PowerPoint is stressful, isn’t it? It shouldn’t be. There’s nothing special about it. You use it everyday. It’s just text, diagrams, and pictures. And yet it still manages to eat up whole hours of your time. You have to edit, review, and revise the same slides over and over for other people. You have to sit through hour after hour of slide-based meetings. And you’re probably not entirely proud of the slides you’re making or the slides your organization publishes, are you? Well, that’s just plain wrong.
In our ongoing efforts to bring you workplace information that is at least partially entertaining and very nearly useful, I am pleased to bring you the following presentation design links.
Slidecasts are PowerPoint presentations without the presenter. They are slides specifically created to be viewed/read by total strangers without anyone speaking, and yet they still convey important business information in a compelling fashion. So, in essence, these slides are so good they can succeed without an expert to take you through them.
Take a look at the following seven examples from SlideShare to get a few design ideas that you might apply to your own slides.(You know, the ones that do have presenters!)
- “Shift Happens” – These simple slides in bold colors use illustrative graphics and limited text to make some dramatic points about human demographic shifts.
- “Death by PowerPoint” – Strong graphics and simple statements are all you need to communicate effectively.
- “The Brand Gap” – This business presentation in black and white presents one simple yet powerful idea at a time.
- “Visual Effects in PowerPoint 2003” – Design principles illustrated, plain and simple.
- “Thirst” – Fascinating facts about water, demonstrating the power of photographic elements in your presentation.
- “Improving Interface Design” – A discussion of design principles featuring some sharp white-on-gray text slides.

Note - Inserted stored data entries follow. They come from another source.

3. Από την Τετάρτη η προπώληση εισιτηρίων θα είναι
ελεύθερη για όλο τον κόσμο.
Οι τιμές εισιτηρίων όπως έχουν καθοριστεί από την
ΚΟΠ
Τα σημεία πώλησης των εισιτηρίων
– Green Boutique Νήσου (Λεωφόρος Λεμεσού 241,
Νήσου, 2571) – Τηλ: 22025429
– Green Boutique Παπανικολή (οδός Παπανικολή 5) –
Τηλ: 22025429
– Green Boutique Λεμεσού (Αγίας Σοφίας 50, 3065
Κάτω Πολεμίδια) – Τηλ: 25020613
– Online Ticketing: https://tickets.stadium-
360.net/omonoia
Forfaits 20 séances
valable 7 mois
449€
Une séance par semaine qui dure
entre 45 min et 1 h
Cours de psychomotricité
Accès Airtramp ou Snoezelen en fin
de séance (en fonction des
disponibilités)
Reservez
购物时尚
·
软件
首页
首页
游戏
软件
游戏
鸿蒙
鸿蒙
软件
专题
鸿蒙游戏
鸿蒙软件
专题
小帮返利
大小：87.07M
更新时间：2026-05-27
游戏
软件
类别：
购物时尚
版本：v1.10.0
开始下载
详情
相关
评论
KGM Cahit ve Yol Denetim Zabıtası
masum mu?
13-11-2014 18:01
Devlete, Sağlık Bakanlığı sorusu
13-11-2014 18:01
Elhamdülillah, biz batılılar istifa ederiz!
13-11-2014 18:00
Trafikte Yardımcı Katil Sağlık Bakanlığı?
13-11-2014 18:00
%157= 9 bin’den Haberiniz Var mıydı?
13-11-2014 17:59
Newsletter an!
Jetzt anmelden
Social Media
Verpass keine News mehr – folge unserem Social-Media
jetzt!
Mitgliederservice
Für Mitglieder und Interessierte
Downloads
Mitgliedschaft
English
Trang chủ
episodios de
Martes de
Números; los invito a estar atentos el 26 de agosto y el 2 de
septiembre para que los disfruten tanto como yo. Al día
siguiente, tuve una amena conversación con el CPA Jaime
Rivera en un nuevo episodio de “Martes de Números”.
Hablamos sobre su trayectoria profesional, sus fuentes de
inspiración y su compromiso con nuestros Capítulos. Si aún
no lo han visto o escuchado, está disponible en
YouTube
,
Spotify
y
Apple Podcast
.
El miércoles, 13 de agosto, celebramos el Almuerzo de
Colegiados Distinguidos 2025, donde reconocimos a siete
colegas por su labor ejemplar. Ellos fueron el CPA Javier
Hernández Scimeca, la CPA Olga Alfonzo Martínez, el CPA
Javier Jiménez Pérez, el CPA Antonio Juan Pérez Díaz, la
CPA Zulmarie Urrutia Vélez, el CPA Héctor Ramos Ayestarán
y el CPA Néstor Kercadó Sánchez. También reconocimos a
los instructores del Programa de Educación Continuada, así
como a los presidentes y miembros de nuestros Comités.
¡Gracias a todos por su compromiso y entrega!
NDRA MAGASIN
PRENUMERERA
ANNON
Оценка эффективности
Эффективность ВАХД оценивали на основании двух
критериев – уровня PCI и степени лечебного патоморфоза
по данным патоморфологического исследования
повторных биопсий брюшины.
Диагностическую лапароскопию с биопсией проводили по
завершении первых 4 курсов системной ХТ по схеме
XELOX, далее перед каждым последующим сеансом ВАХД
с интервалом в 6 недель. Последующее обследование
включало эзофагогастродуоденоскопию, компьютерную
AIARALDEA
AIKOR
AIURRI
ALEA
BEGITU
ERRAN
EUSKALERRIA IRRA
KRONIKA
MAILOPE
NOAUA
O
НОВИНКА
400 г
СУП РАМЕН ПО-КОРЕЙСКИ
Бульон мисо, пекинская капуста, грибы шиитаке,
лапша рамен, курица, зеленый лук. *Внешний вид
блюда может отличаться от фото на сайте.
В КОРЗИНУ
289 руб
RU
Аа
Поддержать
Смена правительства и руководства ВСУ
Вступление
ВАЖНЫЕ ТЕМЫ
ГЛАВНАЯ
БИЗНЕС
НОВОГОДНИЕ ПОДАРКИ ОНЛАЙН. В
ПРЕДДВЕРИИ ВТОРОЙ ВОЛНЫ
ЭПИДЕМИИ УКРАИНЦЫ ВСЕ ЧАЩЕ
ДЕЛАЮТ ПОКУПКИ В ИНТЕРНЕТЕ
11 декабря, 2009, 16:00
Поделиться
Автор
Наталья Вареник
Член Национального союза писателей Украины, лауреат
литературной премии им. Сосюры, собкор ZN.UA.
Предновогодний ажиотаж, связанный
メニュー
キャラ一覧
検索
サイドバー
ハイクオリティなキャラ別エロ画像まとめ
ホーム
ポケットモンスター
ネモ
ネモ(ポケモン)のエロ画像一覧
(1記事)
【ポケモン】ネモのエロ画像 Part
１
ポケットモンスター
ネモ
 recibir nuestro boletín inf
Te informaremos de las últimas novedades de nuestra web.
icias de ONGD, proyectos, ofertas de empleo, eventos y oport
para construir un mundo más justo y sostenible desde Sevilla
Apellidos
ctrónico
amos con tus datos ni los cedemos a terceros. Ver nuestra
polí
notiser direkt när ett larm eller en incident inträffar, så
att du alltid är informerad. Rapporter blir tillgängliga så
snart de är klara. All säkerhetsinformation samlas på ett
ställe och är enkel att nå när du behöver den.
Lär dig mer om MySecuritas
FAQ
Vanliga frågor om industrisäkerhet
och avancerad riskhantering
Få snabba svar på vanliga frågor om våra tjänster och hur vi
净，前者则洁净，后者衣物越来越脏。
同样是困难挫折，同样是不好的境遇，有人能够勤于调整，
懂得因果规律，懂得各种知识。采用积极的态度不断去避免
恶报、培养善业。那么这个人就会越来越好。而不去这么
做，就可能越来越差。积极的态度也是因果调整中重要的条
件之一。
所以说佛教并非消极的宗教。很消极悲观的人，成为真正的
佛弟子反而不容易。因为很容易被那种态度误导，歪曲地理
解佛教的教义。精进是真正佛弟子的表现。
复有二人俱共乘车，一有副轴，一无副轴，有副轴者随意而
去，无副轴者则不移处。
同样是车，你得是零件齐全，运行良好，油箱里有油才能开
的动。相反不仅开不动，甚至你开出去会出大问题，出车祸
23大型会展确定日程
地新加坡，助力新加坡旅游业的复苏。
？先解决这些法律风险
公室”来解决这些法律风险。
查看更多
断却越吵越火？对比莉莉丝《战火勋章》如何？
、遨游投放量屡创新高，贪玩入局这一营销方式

- “Nokia brand & design priorities” – You know who Nokia is. Cell phones. This is a major corporation. But notice how these corporate slides don’t have titles, headers, footers, logos, or page numbers! This company has the confidence and the competence to deliver business messages without covering their slides in administrative nonsense (chartjunk!). Bravo, Nokia!
Templates are nice. They do some of the design work for you: find the art, space out the text boxes, pick out fonts and colors. But they’re only a first step. You’re still going to need to customize any template to fit your corporate brand and to fit your personal presentation. Here are a few sites you can visit to acquire free (and non-free) presentation templates and backgrounds, as well as animated slide designs.
All the fancy art and animation in the world will not make your presentation any “good.” In fact, I pointed out the shortcomings of such content in an earlier article. But to produce superior professional presentations, you should use the best resources you can find, including art and photography. Just remember to use them because you have a good reason to use them, and not just because they look cool.
1. Microsoft (free)
The PPT templates on Microsoft’s site are all free, and they feature a variety of themes and colors, but you’re not likely to find anything on the bleeding edge of design. Use these templates as a rough starting point to create something original, dynamic, and effective.
2. TemplatesWise (free)
These templates are free, and like Microsoft they feature some nice artwork, but the designs themselves are all the same: chunky banners and text boxes. Try customizing one to better represent your organization.
3a. PoweredTemplates (free)
The free templates on PoweredTemplates give you a great range of background art and photography, but the same headers and designs throughout. (And many of them seem to be holiday-themed. What’s that about?) The free templates include three slides.
3b. PoweredTemplates (not free)
Most of the content on this site is available for a fee (around $12), but I’d like to draw your attention to the animated slides (around $32). These may make your files huge and not really add any “content” but, you have to admit, they look good. This is the sort of material that can make a huge impact on certain audiences (i.e., people who say “ooh” and “aah” a lot). These downloads include 3 masters and 17 slides of sharp-looking graphics.
4. AnimationFactory (subscription)
This site offers not only original art but animated slide backgrounds as well. You’ll have to pay a yearly subscription fee ($60-$200) to download the templates, but if you’re looking for something really exciting, hover your mouse over the animated samples to see globes and gears spin in your headers and footers.
5. Free PPT Templates (free)
If you have a handle on design and just want some art for your background, try this site. The art is free and available in an array of colors and designs. I recommend using something that is uniformly light or uniformly dark (like the samples below). Avoid “busy” backgrounds.
6. Template Monster ($40 and up)
Here is a site I really like, although I’d like it more if the templates were free. The designs here favor dark backgrounds with light text, and the headings and logos tend to be smaller than the content. Which is good. Plus, the art is very slick, and if you’re looking for art, it’s worth finding (and paying for) the best. I particularly like this one and this one, although some of the sample text is awfully small. (But a template is just a starting point, right? You would fix that, wouldn’t you? Say, “Yes.”)
There is a world of possibility out there for making your presentations better, and the links above are just a small sampling of what is available today. Once you know what the purpose of your presentation is (to sell a product, to explain an idea, or just to entertain!), invest some time in slide design. Preferably, do this before you’re faced with the 30-minute deadline.
Art, animation, color, text, photography, and layout can either carry you to victory, or sink your battleship. So get out there and prepare your arsenal today!